How are the Bonny Men (and the one Bonny Lass) coping, I asked the band’s piper Maitiú Ó Casaide.

“Well, it came as a bit of a shock, really, as things started closing down,” said the former TG4 Young Musician of the Year. “We had just finished the album at the end of January and for the first time ever, we had put together the semblance of a tour where we could fill a poster with a list of gigs across the country and we had a couple of lovely gigs including one in the Duncairn Arts Centre in Belfast. But then all of a a sudden everything got cancelled. It was all very disappointing."

The band are now housebound in various parts of the country but at least all of them have jobs outside of music – four or five are teachers – so they aren’t too badly off.

The band consists of Turlough Chambers, Natalie Ní Chasaide, Conor Lyons, Moss Landman, Adam Whelan, Maitiú Ó Casaide and Barry Lyons. And if you want to know what each of them do, go to the Bonny Men Facebook page to see and hear each of them in action.

And with so much doom and gloom around, it’s easy to lose sight of the fact that The Broken Pledge is a great, great album.

Being together for nine years has meant that The Bonny Men are as tight an ensemble as you could hope to hear while individually their musicianship has developed and matured and their skill at coming up with inventive arrangements to draw their individual talents together is a joy to listen to.

The album title comes from one the tracks therein, a reel, which just stuck out as a name.

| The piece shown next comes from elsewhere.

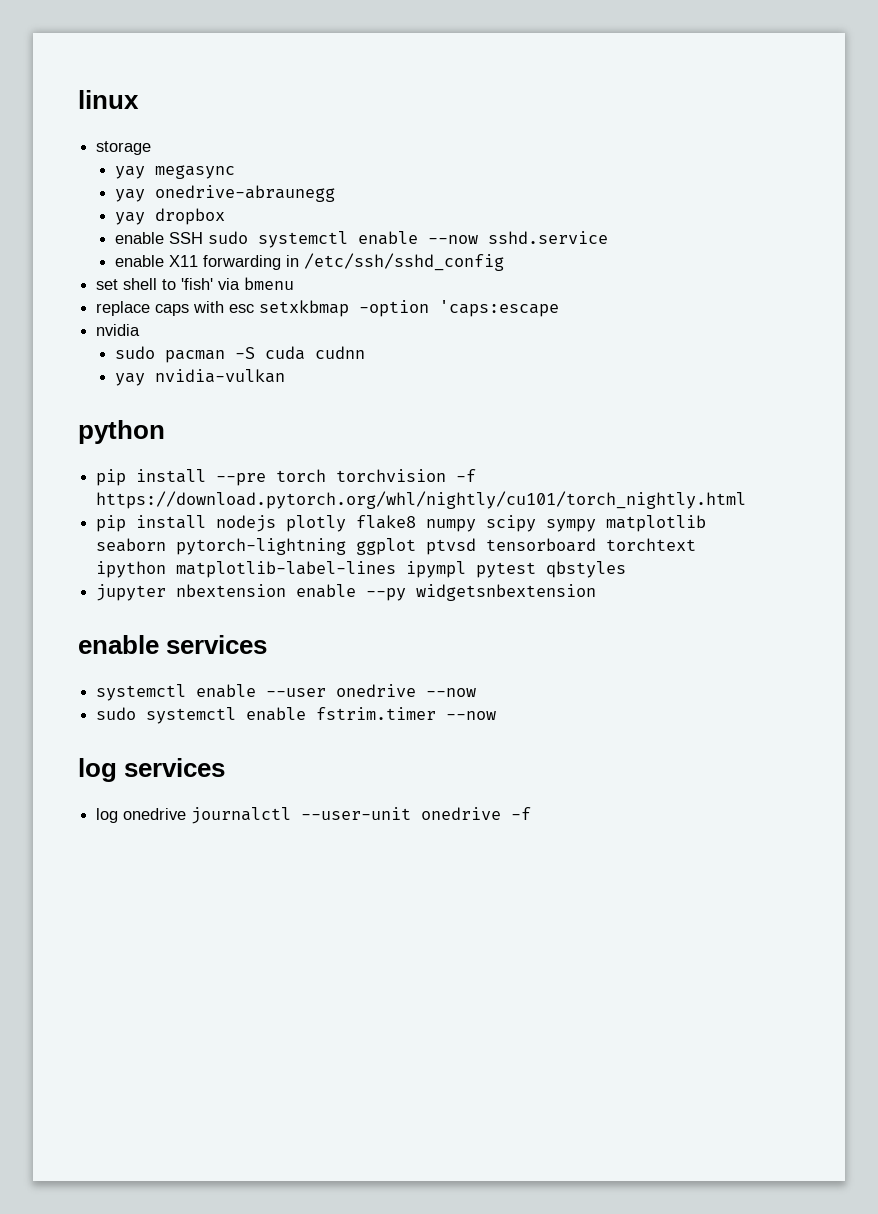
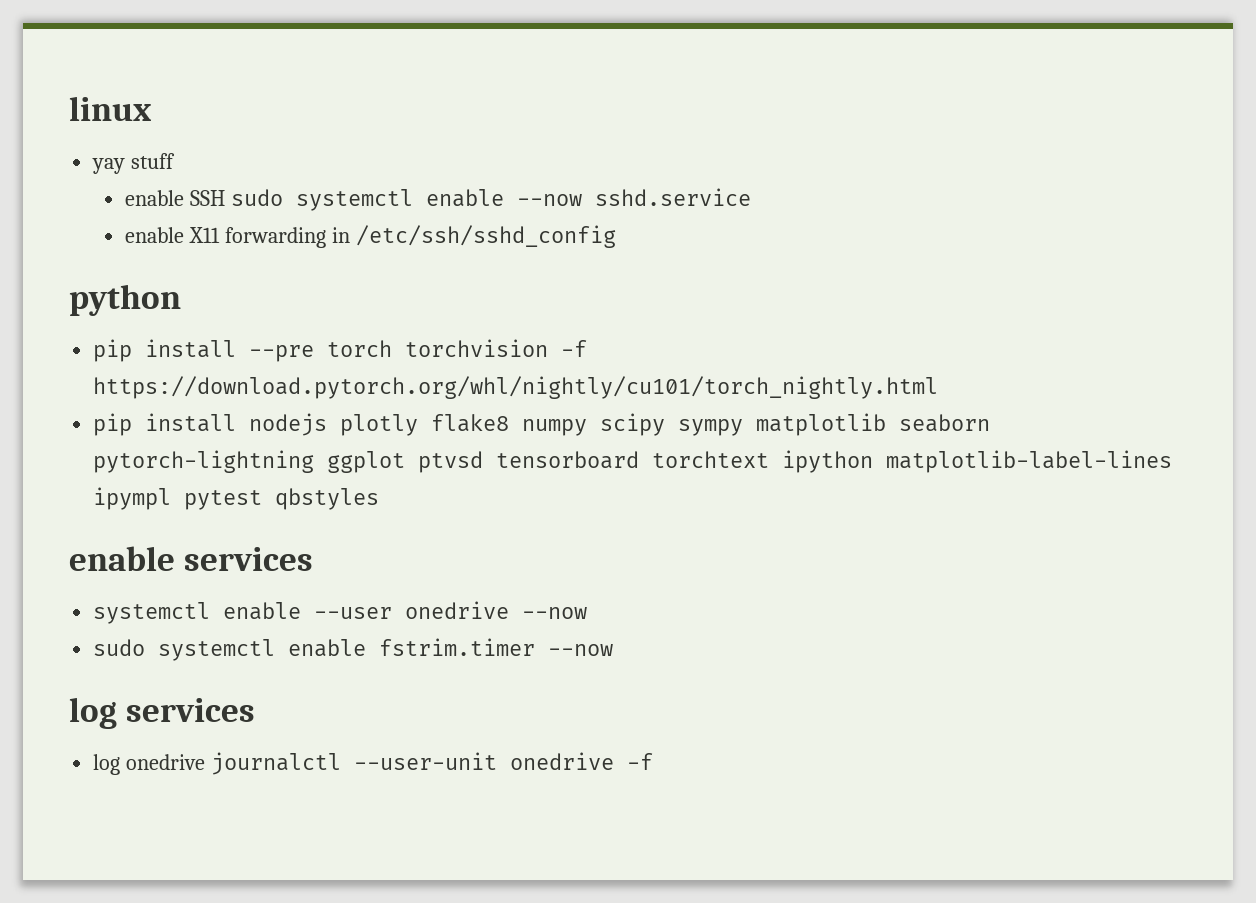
[96,141,152,155] [114,165,235,179] [114,185,335,202] [114,208,225,225] // storage // yay megasync // yay onedrive-abraunegg // yay dropbox -> [92,153,176,174] // yay stuff
[96,277,295,290] [96,300,560,317] [96,324,141,336] [114,346,365,363] [114,369,285,386] // set shell to 'fish' via bmenu // replace caps with esc setxkbmap -option 'caps:escape // nvidia // sudo pacman -S cuda cudnn // yay nvidia-vulkan -> (616, 236) none
[96,584,597,601] // jupyter nbextension enable --py widgetsnbextension -> (380, 499) none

And although the 10 tracks are as contemporary as pure trad music gets, there is a historical theme running throughout, arising mainly from two shows the band did n the Pavilion Theatre in Dún Laoghaire, commissioned by the Genealogical Society of Ireland.

“They first came to us in 2014 and asked us to do a show based on the history of Ireland through music,” explained Maitiú. “We looked at different periods of history, did a lot of research and came up with tunes that represented the period.

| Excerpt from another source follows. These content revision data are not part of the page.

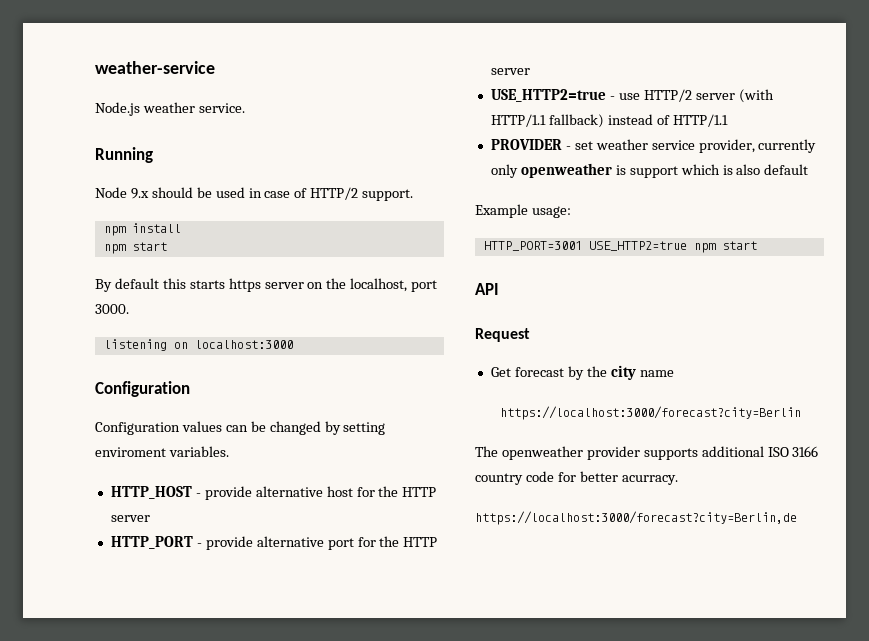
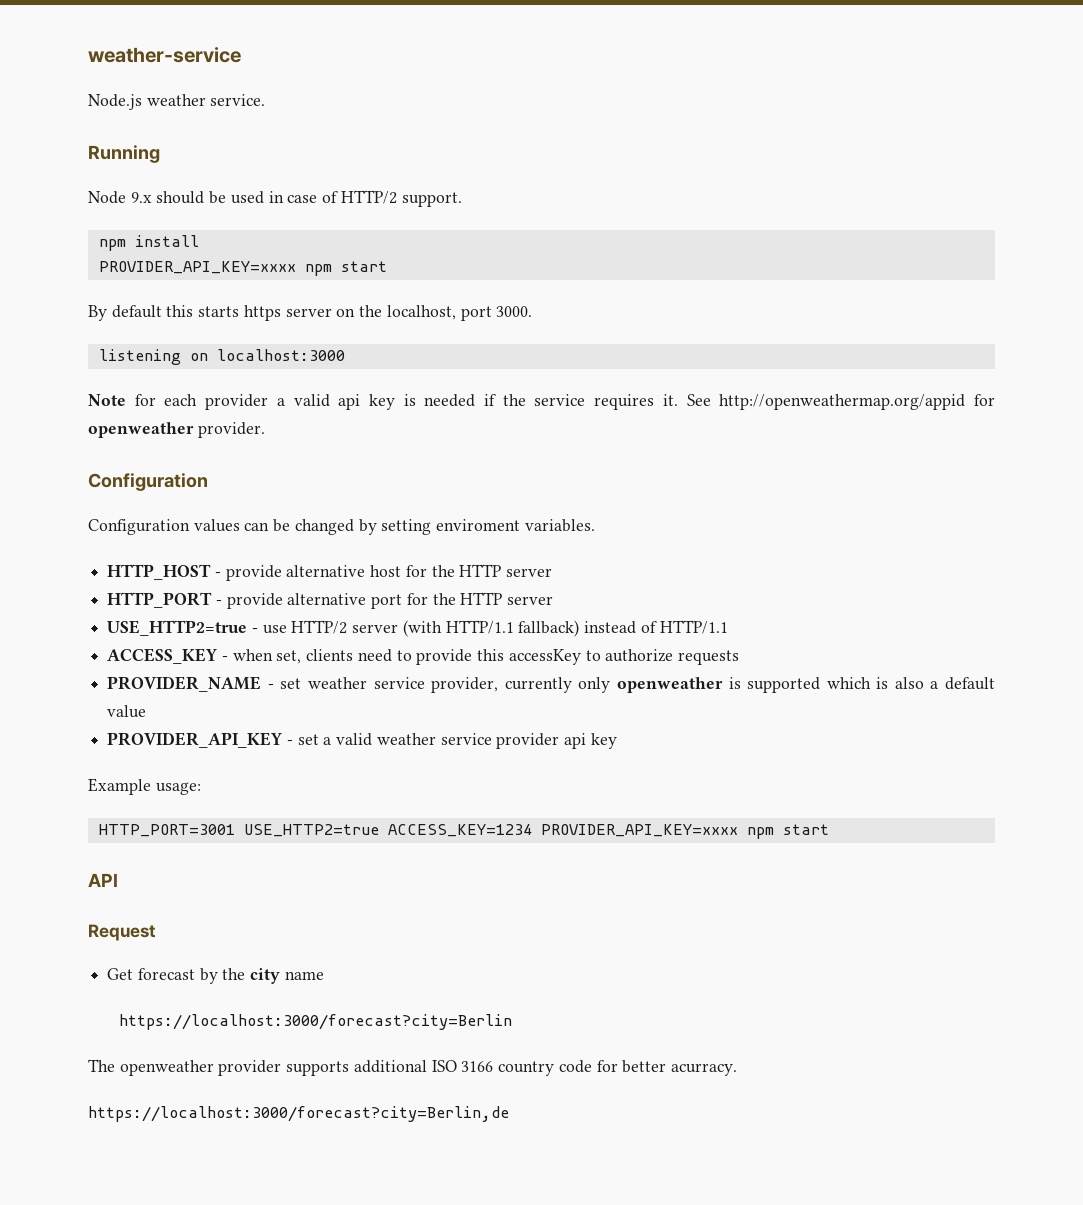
(181, 228) none -> [98,261,296,274] PROVIDER_API_KEY=xxxx
(293, 344) none -> [88,394,995,410] [88,422,265,438] // Note for each provider a valid api key is needed if the service requires it. See http://openweathermap.org/appid for openweather provider.
[490,139,562,150] PROVIDER -> [107,648,739,665] [107,676,262,692] ACCESS_KEY - when set, clients need to provide this accessKey to authorize requests // PROVIDER_NAME
[629,166,678,178] support -> [747,677,821,693] supported
[764,164,809,175] default -> [930,677,996,690] [107,705,147,718] [107,732,617,749] a default value // PROVIDER_API_KEY - set a valid weather service provider api key
(687, 246) none -> [387,824,738,837] ACCESS_KEY=1234 PROVIDER_API_KEY=xxxx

"It turned out to be a great success so they asked us to do another one to coincide with the 1916 centenary commemorations. We called it 1616-1916: The Road to the Rising because 1616 was when Hugh O’Neill died in Rome, his death bringing to an end the ancient Irish order and heralding in a period of Penal Laws, the Willamette wars, the Famine and emigration. But then immigrants to America popularised Irish culture over there and Irish music recorded in the US boomeranged back to Ireland where Irish-American musicians had a huge effect on people back home.”

Some of the music from those two shows has made its way onto The Broken Pledge but the title also has a more immediate ring to it insofar as so many Irish people believe that they are victims of so many broken pledges over the years.

“We’ve seen so many – the failure of governments to look after its people, the unemployment, the housing crisis and homelessness, forced emigration – there just seems to be a never-ending stream of broken promises,” says Maitiú.

The songs in particular reflect this. Ian Campbell’s The Sun is Burning, for example, made famous by the legendary Dublin ballad singer Luke Kelly, tells of the dropping of the atomic bombs on Hiroshima and Nagasaki in 1945, a crime against humanity and therefore a broken pledge to anyone who believes that “all men are created equal".

But don’t take the impression from this that The Broken Pledge is like a Sunday sermon. The Bonny Men have long been compared to The Bothy Band and there are enough great tunes on the album to lift the spirits and set the pulse racing.

One doesn’t often hear the didgeridoo on an album of traditional Irish music but the first note we hear on The Broken Pledge is the sonorous sound of the Aboriginal wind instrument before Amities’ pipes join the fray on Jenny’s Welcome to Charlie while Rodney’s Glory illustrates that Irish trait where even our happy tunes are laced with melancholy.

All in all, it is the kind of album where you keep hearing something new and daring each time you play it. It's a right bonny album.